Sean Holmes’s production of Edward Bond’s Saved is the first in over a quarter of a century so you’d be forgiven for knowing nothing more about the seminal play than that it was famously banned after its 1965 premiere.
The scene at the centre of the controversy – which led to the Royal Court becoming a private club in order to show it – has lost none of its shock value more than 40 years on, but it would be a mistake to reduce this play to this scene alone. Bond’s play is seminal for a reason, it is a powerful glimpse of humanity at its worst and the really shocking thing is how every scene rings horrifyingly true.
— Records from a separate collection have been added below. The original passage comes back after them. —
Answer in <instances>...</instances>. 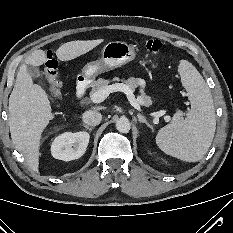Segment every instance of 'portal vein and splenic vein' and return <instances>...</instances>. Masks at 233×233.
<instances>
[{
    "label": "portal vein and splenic vein",
    "instance_id": "18ae733b",
    "mask_svg": "<svg viewBox=\"0 0 233 233\" xmlns=\"http://www.w3.org/2000/svg\"><path fill=\"white\" fill-rule=\"evenodd\" d=\"M117 91H121L124 92L127 95V98L130 102V104L138 111H141V107L139 105V98L136 99L132 90L125 84L122 83H116V84H112L109 86H106L104 88L99 89L97 92H95L91 97L90 100L93 103H101L103 102L110 93L112 92H117ZM166 114L165 110H160L157 112H153L150 115L152 117H154L155 119H158L161 116H164ZM164 120L166 122L170 121V116H164Z\"/></svg>",
    "mask_w": 233,
    "mask_h": 233
}]
</instances>
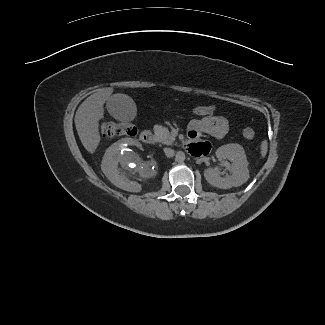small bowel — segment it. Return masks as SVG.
<instances>
[{"label":"small bowel","instance_id":"small-bowel-1","mask_svg":"<svg viewBox=\"0 0 325 325\" xmlns=\"http://www.w3.org/2000/svg\"><path fill=\"white\" fill-rule=\"evenodd\" d=\"M228 124L222 116L198 117L192 120L188 128L191 141L187 145L188 152L194 157H201L209 153L211 144L208 140L200 139L202 133L209 134L215 139H222L227 134Z\"/></svg>","mask_w":325,"mask_h":325}]
</instances>
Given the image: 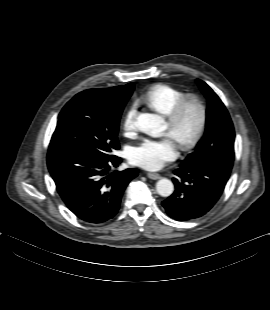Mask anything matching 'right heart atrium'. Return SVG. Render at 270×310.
Here are the masks:
<instances>
[{
  "instance_id": "obj_1",
  "label": "right heart atrium",
  "mask_w": 270,
  "mask_h": 310,
  "mask_svg": "<svg viewBox=\"0 0 270 310\" xmlns=\"http://www.w3.org/2000/svg\"><path fill=\"white\" fill-rule=\"evenodd\" d=\"M137 114L138 103L132 102L127 108L122 121L123 129L127 134H133L137 130Z\"/></svg>"
}]
</instances>
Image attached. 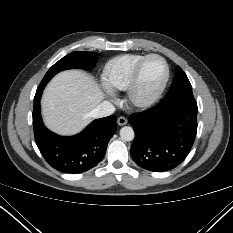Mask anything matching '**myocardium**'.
<instances>
[{
  "label": "myocardium",
  "mask_w": 233,
  "mask_h": 233,
  "mask_svg": "<svg viewBox=\"0 0 233 233\" xmlns=\"http://www.w3.org/2000/svg\"><path fill=\"white\" fill-rule=\"evenodd\" d=\"M151 58L160 59L165 66V75L159 86L149 94H143L140 89V77L146 62ZM170 77V68L167 61L159 54L146 55L136 66L127 88L128 102L137 108H147L153 105L163 94Z\"/></svg>",
  "instance_id": "myocardium-1"
}]
</instances>
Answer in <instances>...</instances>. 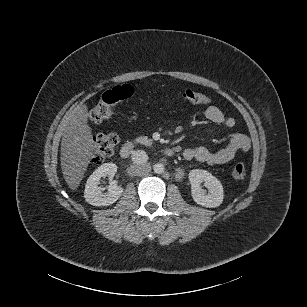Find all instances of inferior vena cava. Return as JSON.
<instances>
[{
  "label": "inferior vena cava",
  "instance_id": "602c4592",
  "mask_svg": "<svg viewBox=\"0 0 307 307\" xmlns=\"http://www.w3.org/2000/svg\"><path fill=\"white\" fill-rule=\"evenodd\" d=\"M132 161L135 164H144L148 161V155L143 150H137L132 154Z\"/></svg>",
  "mask_w": 307,
  "mask_h": 307
}]
</instances>
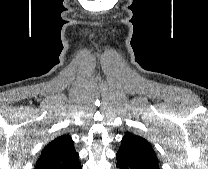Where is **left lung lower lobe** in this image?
I'll return each mask as SVG.
<instances>
[{
  "instance_id": "0a47b994",
  "label": "left lung lower lobe",
  "mask_w": 208,
  "mask_h": 169,
  "mask_svg": "<svg viewBox=\"0 0 208 169\" xmlns=\"http://www.w3.org/2000/svg\"><path fill=\"white\" fill-rule=\"evenodd\" d=\"M116 159L119 169H147L132 156L122 151L117 152Z\"/></svg>"
}]
</instances>
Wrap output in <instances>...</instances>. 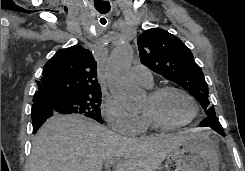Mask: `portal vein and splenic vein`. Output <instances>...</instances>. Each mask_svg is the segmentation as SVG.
Returning a JSON list of instances; mask_svg holds the SVG:
<instances>
[{"label":"portal vein and splenic vein","mask_w":245,"mask_h":171,"mask_svg":"<svg viewBox=\"0 0 245 171\" xmlns=\"http://www.w3.org/2000/svg\"><path fill=\"white\" fill-rule=\"evenodd\" d=\"M115 162H116V160H114V159L107 160V161L105 162V166H106L107 168H109V167H111Z\"/></svg>","instance_id":"portal-vein-and-splenic-vein-1"}]
</instances>
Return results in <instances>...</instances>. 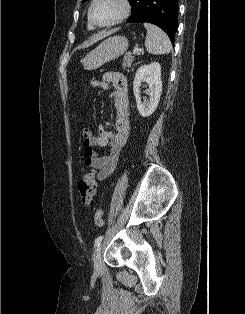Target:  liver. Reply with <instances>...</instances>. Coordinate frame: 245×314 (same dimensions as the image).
I'll use <instances>...</instances> for the list:
<instances>
[{
	"mask_svg": "<svg viewBox=\"0 0 245 314\" xmlns=\"http://www.w3.org/2000/svg\"><path fill=\"white\" fill-rule=\"evenodd\" d=\"M111 34V31L108 32H101L98 35H96V37H94L93 39L87 41L86 43L83 44V47H89L92 44L96 43L97 41H99L100 39L107 37L108 35Z\"/></svg>",
	"mask_w": 245,
	"mask_h": 314,
	"instance_id": "obj_1",
	"label": "liver"
}]
</instances>
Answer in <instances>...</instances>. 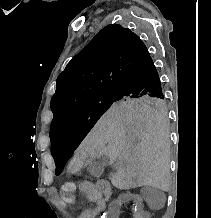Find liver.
Here are the masks:
<instances>
[{
    "instance_id": "obj_1",
    "label": "liver",
    "mask_w": 211,
    "mask_h": 218,
    "mask_svg": "<svg viewBox=\"0 0 211 218\" xmlns=\"http://www.w3.org/2000/svg\"><path fill=\"white\" fill-rule=\"evenodd\" d=\"M98 156H108L111 164L122 162L112 176L118 190L140 186L169 190V136L157 110L113 104L80 144L73 164L80 170L86 158Z\"/></svg>"
}]
</instances>
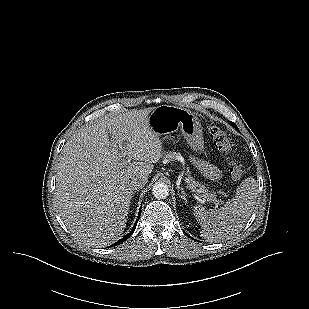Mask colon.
Here are the masks:
<instances>
[{
  "label": "colon",
  "mask_w": 309,
  "mask_h": 309,
  "mask_svg": "<svg viewBox=\"0 0 309 309\" xmlns=\"http://www.w3.org/2000/svg\"><path fill=\"white\" fill-rule=\"evenodd\" d=\"M208 131L215 146L226 156L230 176L234 181H239L244 174V167L237 158L236 147L231 137L220 127L209 124Z\"/></svg>",
  "instance_id": "colon-1"
}]
</instances>
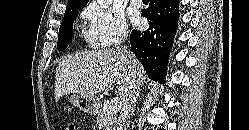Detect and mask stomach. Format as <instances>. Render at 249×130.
<instances>
[{"label": "stomach", "mask_w": 249, "mask_h": 130, "mask_svg": "<svg viewBox=\"0 0 249 130\" xmlns=\"http://www.w3.org/2000/svg\"><path fill=\"white\" fill-rule=\"evenodd\" d=\"M68 102L78 107L79 110L89 114H95L99 109V100L96 96L86 94H74L67 96Z\"/></svg>", "instance_id": "obj_1"}]
</instances>
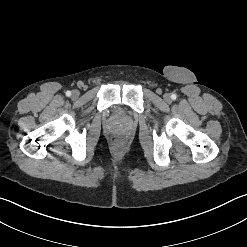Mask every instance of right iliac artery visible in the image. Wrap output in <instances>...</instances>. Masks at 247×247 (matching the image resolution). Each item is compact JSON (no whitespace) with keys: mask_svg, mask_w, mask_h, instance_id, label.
I'll return each mask as SVG.
<instances>
[{"mask_svg":"<svg viewBox=\"0 0 247 247\" xmlns=\"http://www.w3.org/2000/svg\"><path fill=\"white\" fill-rule=\"evenodd\" d=\"M66 95H67V96H70V95H71V92H70V91H67V92H66Z\"/></svg>","mask_w":247,"mask_h":247,"instance_id":"right-iliac-artery-1","label":"right iliac artery"}]
</instances>
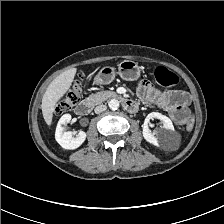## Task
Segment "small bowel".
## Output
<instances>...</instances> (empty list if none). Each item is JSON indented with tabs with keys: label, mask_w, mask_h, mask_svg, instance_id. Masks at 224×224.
<instances>
[{
	"label": "small bowel",
	"mask_w": 224,
	"mask_h": 224,
	"mask_svg": "<svg viewBox=\"0 0 224 224\" xmlns=\"http://www.w3.org/2000/svg\"><path fill=\"white\" fill-rule=\"evenodd\" d=\"M137 92L142 102L164 109L175 123L183 124L187 121L186 118H179L190 103V95L187 92L160 90L147 82H142L138 86Z\"/></svg>",
	"instance_id": "obj_1"
}]
</instances>
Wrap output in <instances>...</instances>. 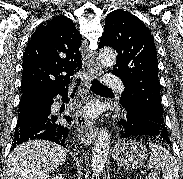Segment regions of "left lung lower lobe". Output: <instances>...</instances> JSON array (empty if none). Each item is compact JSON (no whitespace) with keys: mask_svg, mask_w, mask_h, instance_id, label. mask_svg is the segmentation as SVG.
Instances as JSON below:
<instances>
[{"mask_svg":"<svg viewBox=\"0 0 183 179\" xmlns=\"http://www.w3.org/2000/svg\"><path fill=\"white\" fill-rule=\"evenodd\" d=\"M121 111L122 114L117 120L120 138L144 135L162 139L171 145L164 123H158L133 104L126 105Z\"/></svg>","mask_w":183,"mask_h":179,"instance_id":"obj_1","label":"left lung lower lobe"}]
</instances>
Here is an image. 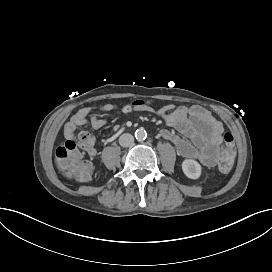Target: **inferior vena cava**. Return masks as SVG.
Returning <instances> with one entry per match:
<instances>
[{
	"mask_svg": "<svg viewBox=\"0 0 272 272\" xmlns=\"http://www.w3.org/2000/svg\"><path fill=\"white\" fill-rule=\"evenodd\" d=\"M134 137L129 133H124L119 137V144L122 147H129L133 144Z\"/></svg>",
	"mask_w": 272,
	"mask_h": 272,
	"instance_id": "602c4592",
	"label": "inferior vena cava"
}]
</instances>
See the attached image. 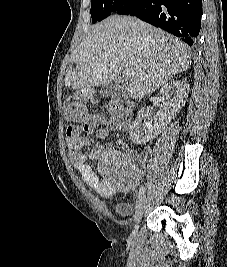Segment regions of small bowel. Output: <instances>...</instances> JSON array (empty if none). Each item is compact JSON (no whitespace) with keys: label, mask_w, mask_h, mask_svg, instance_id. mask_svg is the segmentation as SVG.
<instances>
[{"label":"small bowel","mask_w":227,"mask_h":267,"mask_svg":"<svg viewBox=\"0 0 227 267\" xmlns=\"http://www.w3.org/2000/svg\"><path fill=\"white\" fill-rule=\"evenodd\" d=\"M110 123L99 115H94L88 122H85L79 129L76 125H69L66 129V141L68 154L74 168L80 173L82 181L101 195H109L115 186L125 189L137 184L144 172V160L139 159L133 163H117L110 169L107 162L102 160L98 149H92L88 154L81 153L83 147H90L91 142L87 134L98 128L97 135L100 138L107 137ZM122 140H116L115 145H121ZM115 158H113L114 160ZM92 163L98 164L96 172Z\"/></svg>","instance_id":"1"}]
</instances>
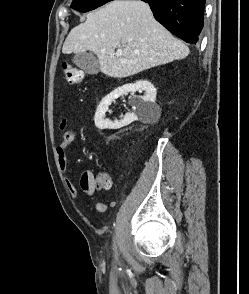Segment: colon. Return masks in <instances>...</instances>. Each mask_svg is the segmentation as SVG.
Wrapping results in <instances>:
<instances>
[{"label": "colon", "instance_id": "1", "mask_svg": "<svg viewBox=\"0 0 249 294\" xmlns=\"http://www.w3.org/2000/svg\"><path fill=\"white\" fill-rule=\"evenodd\" d=\"M61 71L66 81L70 84H79L83 81V72L69 63H63ZM94 183L99 188L109 189L112 186V178L109 174L102 172L94 178Z\"/></svg>", "mask_w": 249, "mask_h": 294}]
</instances>
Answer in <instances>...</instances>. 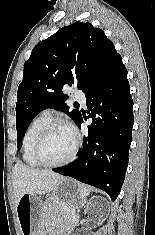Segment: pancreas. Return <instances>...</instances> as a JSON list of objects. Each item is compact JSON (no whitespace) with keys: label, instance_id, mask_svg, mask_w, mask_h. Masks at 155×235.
Segmentation results:
<instances>
[{"label":"pancreas","instance_id":"pancreas-1","mask_svg":"<svg viewBox=\"0 0 155 235\" xmlns=\"http://www.w3.org/2000/svg\"><path fill=\"white\" fill-rule=\"evenodd\" d=\"M59 214L67 221L72 222L75 218V215L65 207L58 208Z\"/></svg>","mask_w":155,"mask_h":235}]
</instances>
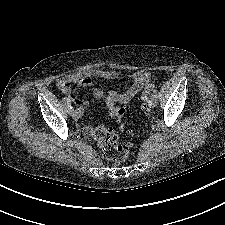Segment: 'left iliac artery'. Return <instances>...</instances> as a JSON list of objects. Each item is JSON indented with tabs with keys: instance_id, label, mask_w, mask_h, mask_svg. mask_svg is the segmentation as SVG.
Listing matches in <instances>:
<instances>
[{
	"instance_id": "obj_1",
	"label": "left iliac artery",
	"mask_w": 225,
	"mask_h": 225,
	"mask_svg": "<svg viewBox=\"0 0 225 225\" xmlns=\"http://www.w3.org/2000/svg\"><path fill=\"white\" fill-rule=\"evenodd\" d=\"M153 96L158 97V91L157 90H154Z\"/></svg>"
}]
</instances>
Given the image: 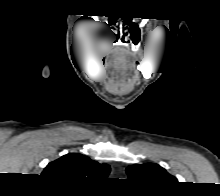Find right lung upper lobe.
Wrapping results in <instances>:
<instances>
[{
    "mask_svg": "<svg viewBox=\"0 0 220 196\" xmlns=\"http://www.w3.org/2000/svg\"><path fill=\"white\" fill-rule=\"evenodd\" d=\"M109 172L107 164H100L78 153H69L49 163L42 175L63 183L91 186L105 179Z\"/></svg>",
    "mask_w": 220,
    "mask_h": 196,
    "instance_id": "cb5924a9",
    "label": "right lung upper lobe"
}]
</instances>
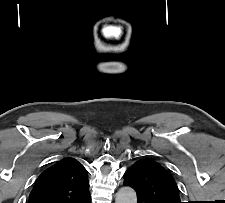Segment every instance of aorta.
<instances>
[{
    "label": "aorta",
    "mask_w": 225,
    "mask_h": 203,
    "mask_svg": "<svg viewBox=\"0 0 225 203\" xmlns=\"http://www.w3.org/2000/svg\"><path fill=\"white\" fill-rule=\"evenodd\" d=\"M115 203H137L136 192L130 187H122L116 194Z\"/></svg>",
    "instance_id": "1"
}]
</instances>
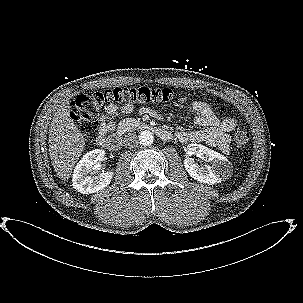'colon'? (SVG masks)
I'll return each mask as SVG.
<instances>
[{
    "label": "colon",
    "instance_id": "colon-1",
    "mask_svg": "<svg viewBox=\"0 0 303 303\" xmlns=\"http://www.w3.org/2000/svg\"><path fill=\"white\" fill-rule=\"evenodd\" d=\"M172 98L169 88L147 86L113 88L92 94H80L70 104V117L76 121L81 130L93 134L99 124L100 112L111 105L146 106L151 103L164 102ZM222 113L227 114L225 109ZM233 140L237 147L244 148L249 142V133L244 128L233 131Z\"/></svg>",
    "mask_w": 303,
    "mask_h": 303
}]
</instances>
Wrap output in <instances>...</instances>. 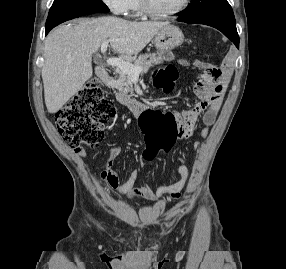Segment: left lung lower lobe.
<instances>
[{
  "mask_svg": "<svg viewBox=\"0 0 286 269\" xmlns=\"http://www.w3.org/2000/svg\"><path fill=\"white\" fill-rule=\"evenodd\" d=\"M178 21H183L186 23L194 24L201 23L205 25L212 26L220 30L226 37H228L237 48H239V36L236 29V23L218 21V20H197V21H186L181 18H178Z\"/></svg>",
  "mask_w": 286,
  "mask_h": 269,
  "instance_id": "1",
  "label": "left lung lower lobe"
}]
</instances>
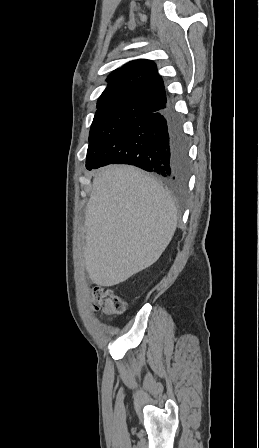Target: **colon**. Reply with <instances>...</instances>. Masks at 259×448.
Instances as JSON below:
<instances>
[{
    "label": "colon",
    "mask_w": 259,
    "mask_h": 448,
    "mask_svg": "<svg viewBox=\"0 0 259 448\" xmlns=\"http://www.w3.org/2000/svg\"><path fill=\"white\" fill-rule=\"evenodd\" d=\"M91 299L94 308L106 316L121 315L127 308L126 303L110 290L94 288L91 291Z\"/></svg>",
    "instance_id": "obj_1"
}]
</instances>
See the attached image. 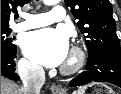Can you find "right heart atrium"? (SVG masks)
Here are the masks:
<instances>
[{
    "label": "right heart atrium",
    "mask_w": 121,
    "mask_h": 94,
    "mask_svg": "<svg viewBox=\"0 0 121 94\" xmlns=\"http://www.w3.org/2000/svg\"><path fill=\"white\" fill-rule=\"evenodd\" d=\"M18 71L23 77H36L41 74V68L27 58L19 61Z\"/></svg>",
    "instance_id": "1"
}]
</instances>
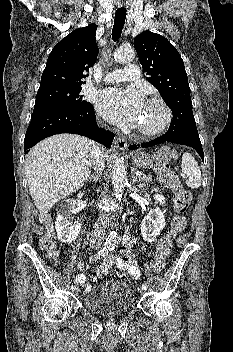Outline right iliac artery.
I'll return each mask as SVG.
<instances>
[{"instance_id": "1", "label": "right iliac artery", "mask_w": 233, "mask_h": 352, "mask_svg": "<svg viewBox=\"0 0 233 352\" xmlns=\"http://www.w3.org/2000/svg\"><path fill=\"white\" fill-rule=\"evenodd\" d=\"M110 246H105L103 249H101L95 256L94 259H101V257H103L105 254H107L110 250ZM71 289L74 291L76 289V286L72 285Z\"/></svg>"}]
</instances>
Set in South London, much of Saved takes place in the home of Mary (Susan Brown) and Harry (Michael Feast), a middle-aged married couple who have never talked or acknowledged one another in the whole of their daughter Pam’s existence. When Pam (Lia Saville) picks up the hapless Len (Morgan Watkins), he is taken back to the house for sex and ends up staying for life.
But, as Pam questions in one of the final, most desperate scenes in the play, could you call it a life? It’s more a groundhog day of rows, arguments, seething resentment and violence. With no money, no jobs and no incentive to give anything back to society, Bond paints a bleak picture of working class life.
There are countless scenes that leave you reeling as the dysfunctional family’s apathy towards one another becomes increasingly horrifying. In one, Pam applies a full face of make-up as her new born baby screams itself hoarse, calmly turning up the television to block out the sound. In another, a lost copy of the Radio Times leads to a screaming match so intense that every word pushes Len a fraction closer to throwing a punch as Pam pushes every one of his buttons to the absolute, excruciating limit. All the while Harry stands ironing on the other side of the room, utterly unmoved.
This is one of the many subtleties that Holmes’s direction pinpoints, with each member of the capable cast moving almost painfully silently and slowly until sudden surges of adrenaline cause them to accelerate, words falling out of their mouths at a speed their brains can barely keep up with, allowing the action to spiral out of control before a sudden loaded silent ensues once more.
And of the scene that made Saved a cause célèbre? Bond’s believable dialogue combined with Holmes’s understated direction ensures it is in no way gratuitous. As a pinch turns into a punch, spitting to stoning, it is undeniably difficult to watch but somehow less shocking than Pam’s later apathetic and misguided reaction to her child’s death.
Bond recently claimed that his play’s snapshot of a disillusioned nation could have predicted the recent riots. If David Cameron would like to attend, I’d happily pay for his ticket.